Numerical models of the galactic dynamo driven by supernovae and superbubbles

Abstract

We calculate the temporal evolution and spatial structure of the large-scale magnetic field in our Galaxy, in the framework of an axisymmetric SN-driven dynamo model. We consider various parameter regimes, allowing for anisotropies in the dynamo parameters, the existence of an effective vertical escape of the field (analogous to a Galactic wind carrying field lines away from the midplane), vertical variations in the Galactic rotation curve... In the linear regime, axisymmetric (m = 0) modes are always easier to excite than bisymmetric (m = 1) modes.

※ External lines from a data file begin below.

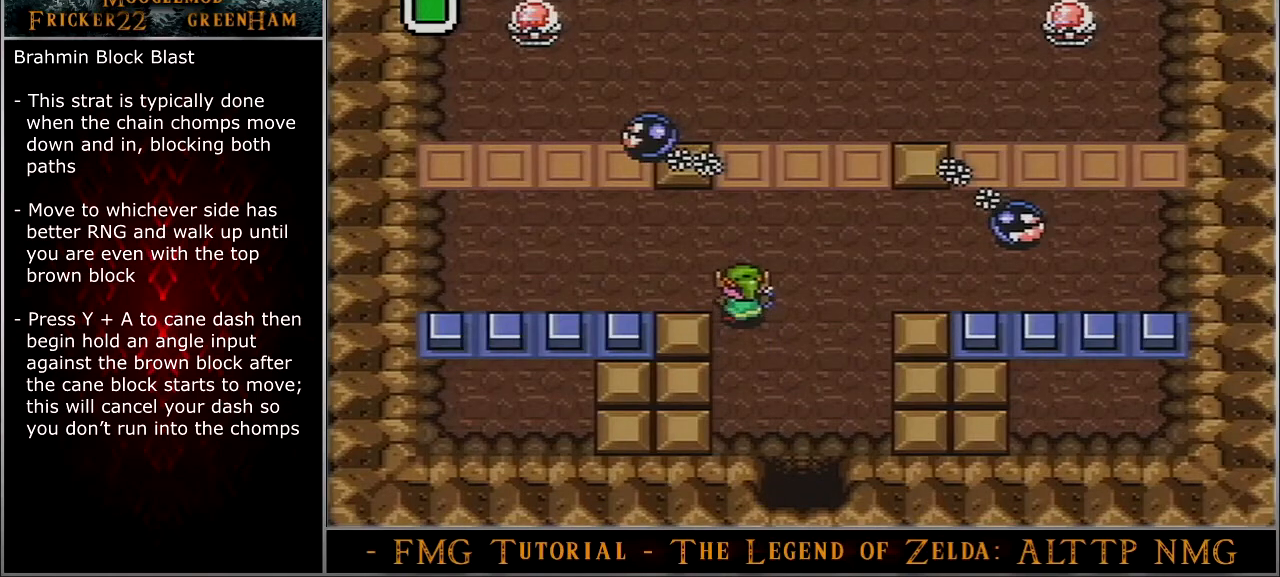
{"buttons": ["A", "Y"], "events": []}
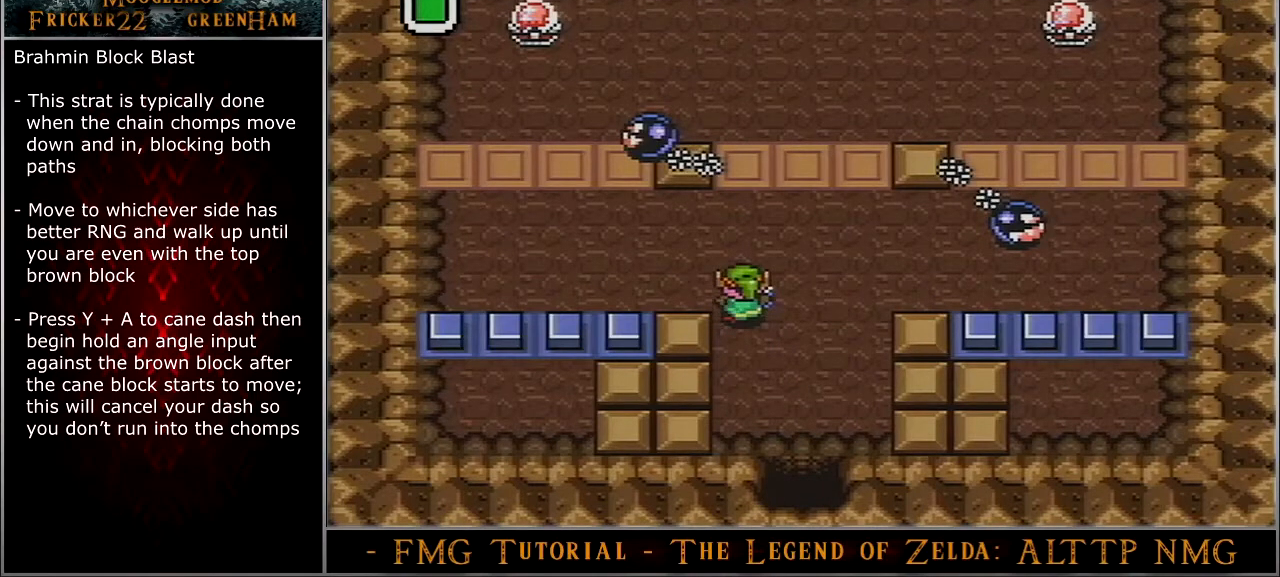
{"buttons": ["A", "Y"], "events": []}
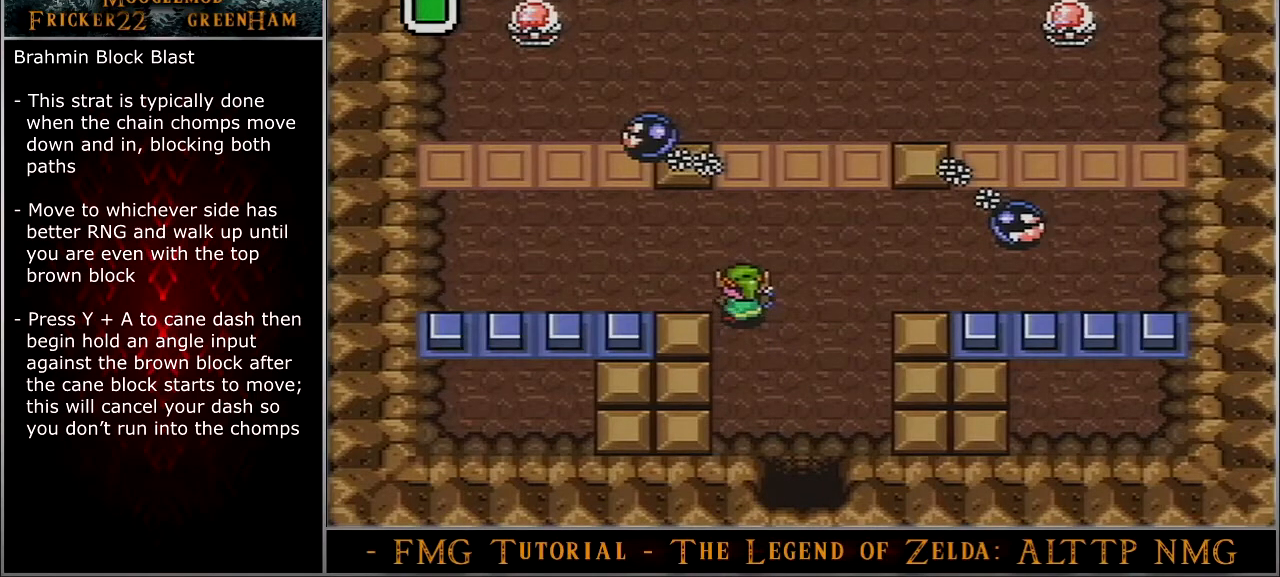
{"buttons": ["A", "Y"], "events": []}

Amongst the former, the even (SO) mode often has the larger growth rate, while the odd (AO) mode generally oscillates more readily. Under typical conditions, the SO and AO modes have very similar properties; both grow monotonically with time at an exponential rate similar or equal to 0.45 Gyr(-1), which suggests that the Galactic magnetic field has presently reached a state close to saturation. In the absence of vertical escape, the magnetic field oscillates and only its AO component is amplified. Oscillatory behaviors are also found when the azimuthal alpha-parameter is enhanced by at least a factor of 3 or when the magnetic diffusivities are reduced by a factor > 1.7 with respect to their reference values; in both cases, the switch from monotonous to oscillatory behavior is accompanied by an increase in the growth rate. A height-dependence in the Galactic rotation velocity profoundly modifies the magnetic field morphology and is conducive to oscillatory decay. The nonlinear solutions obtained when the dynamo parameters are forced to decrease with increasing magnetic field strength are generally more spread out in space. For the growing modes, the field amplification saturates when its intensity in the peak region reaches similar to 20 mu G, corresponding to a magnetic pressure of roughly four times the local gas pressure. The time to saturation, which depends on the seed field strength adopted, is typically of the order of a few 10 Gyr. Nonlinear mode interactions may produce long-term changes both in the even vs. odd parity and in the monotonous vs. oscillatory temporal behavior of the large-scale magnetic field.